Bob & Timmy's

World-class pizza in your own backyard
By BILL RODRIGUEZ  |  July 15, 2009

Okay, technically Bob & Timmy's, but actually Rick & José's. I thought that food writer Alan Richman was joking on MSNBC when he renamed the Providence pizza institution, but nope. José Sanchez and Rick Remeika bought the place two years ago, after having worked there for 15 and 10 years, respectively, starting out as dishwasher and busboy. Eventually they both were operating the place for the owners — Bob, who got tired of burned fingers about 10 years ago, and Timmy, who is a lawyer and could have sued the place if he'd ever burned his fingers.

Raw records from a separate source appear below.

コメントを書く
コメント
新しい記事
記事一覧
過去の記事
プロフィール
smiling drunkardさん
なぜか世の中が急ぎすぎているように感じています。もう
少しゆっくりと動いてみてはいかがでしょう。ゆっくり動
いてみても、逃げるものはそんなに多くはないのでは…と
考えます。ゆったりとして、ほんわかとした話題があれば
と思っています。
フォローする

The occasion for the Richman TV appearance was his GQ magazine feature on the 25 best pizzas around the country. One of B&T's, the spinach and mushroom, was his fourth favorite of the five that he touted on the tube (it was listed fifth in the magazine) — he'd sampled 386 from 109 restaurants. It looked good, so we had to try it out.

As you should know if you're a patriotic Rhode Islander, and probably have been told if you're just passing through, Providence's Al Forno was the first restaurant in the country to serve up the traditional Italian hearth oven-grilled pizza. (Their grilled eggplant version unaccountably earned only spot #18 on Richman's personal preference list.)

The Richman-approved pizza ($13) at Bob & Timmy's is on what looks and tastes like a large, soft pita. You could eat it as a huge spinach and mushroom wrap, if you wanted. The 14-inch circle of flatbread is covered with mozzarella and placed in the oven until that melts. Then it's covered with fresh baby spinach leaves, over which go sautéed mushrooms, crumbled feta, and a sprinkling of Romano cheese and olive oil. The process wilts but doesn't cook the spinach, leaving most of it fresh and attractive, especially around the edges. It tastes as good as that sounds, the salty feta opening up taste buds for the other flavors.

B&T's also has nearly a dozen varieties of wood-grilled pizzas, leaning heavily toward mushrooms and chicken for topping variations. José's favorite is the "Trio" ($14), with Portobello, crimini, and shiitake mushrooms, along with diced tomatoes and grilled yellow onions, sprinkled with Parmesan and Romano. Also sounding none too shabby is their four-cheese pizza ($12), with Gorgonzola and mozzarella along with the two grated cheeses, over a pink vodka sauce and under sautéed red onions. The above are in addition to a selection of "Traditional Oven Pizza" ($9-$14), with toppings that range from BBQ chicken breast to baby clams.

But enough with the pizzas. Knowing we were going to have one put us in the mood for another traditional item, fried calamari ($10). They were tentacle-free, to Johnnie's appreciation, a generous pile of tender rings, not greasy, and with enough pepper rings to have a vinegary tang with every bite. The accompanying marinara sauce — the same available with pasta as pomodoro sauce — was savory. The other starter that we shared was a bowl of their chicken soup ($3.50), made from scratch, with plenty of chicken (a little spongy) and nicely al dente ribbon pasta.